Hi Chris. Oil paints are generally not water soluble. Ranges of water soluble oils have recently become available, but I haven't tried them. It seems slightly gimmicky and more for parents who don't want their children handling dangerous liquids than anything else. Oil paints are made by mixing pigment with linseed oil. Linseed oil has a gloopy translucency which is responsible for the luminescence that has made oils so beloved of painters over the centuries. More linseed oil can be added to the paint to increase the lustre and also smooth out brushstrokes.
Turpentine is a better thinner for oils but much more expensive than white spirit. White spirit dulls pigment as it dries but you can combat this by adding approx 1 part linseed (stand) oil to 10 parts white spirit. Of course that gives you a bit of extra shininess which you may not want.
The nearest water based equivalent is acrylics, if you've used them. Visually the main difference is that acrylics have that surface plastickyness going on, oils have greater depth to the colours - you can build up hues and tones by layering in a way that is difficult to do with acrylics. Of course you can paint with acrylics and have the result look like oils and vice versa, and there are vast ranges of mediums available for both types of paint to affect the way they behave.

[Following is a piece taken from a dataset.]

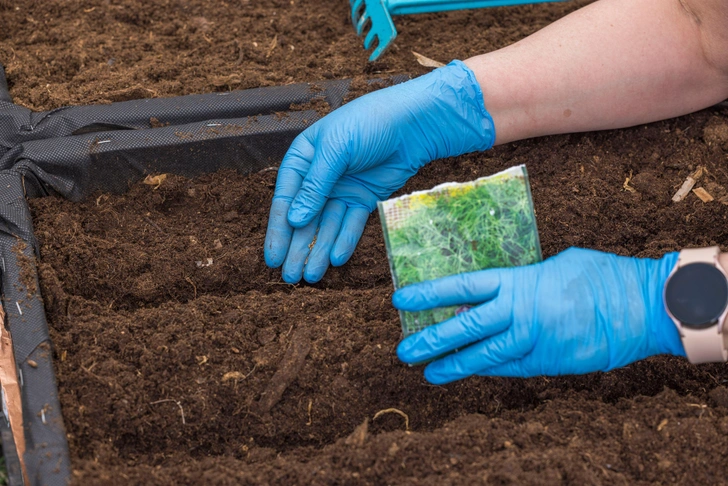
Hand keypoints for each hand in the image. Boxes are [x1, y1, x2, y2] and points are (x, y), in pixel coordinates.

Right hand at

Oils also dry way slower than acrylics, depending on how thickly you've painted you can wait days, weeks, months... apparently the Van Gogh "Sunflowers" in the National Gallery (London) has to be hung upside down 6 months a year because it's not dried through yet and the image would slip slightly. Again, you can buy all sorts of goop to affect this, in fact you can buy mediums to get oil paints to behave pretty much however you'd like. The mediums available for acrylics seem to be geared toward more overtly decorative effects.
For a starter kit I'd recommend the Lukas Studio range, they're sold as "student quality" and are slightly more expensive than the basic ranges (Daler-Rowney Georgian and Windsor & Newton Winton) but are good value. Depending on what sort of painting you'll be doing it can be worth shelling out for more expensive paints (Michael Harding or Old Holland), particularly if you want more unnatural pigments like a bright grass green or violet. They may cost five times the amount but the pigment is much stronger and it'll probably last five times as long. If you want to cake it on though, stick to the inexpensive stuff.
Hog's hair brushes are the traditional standard issue. Personally I prefer synthetics - smoother surface.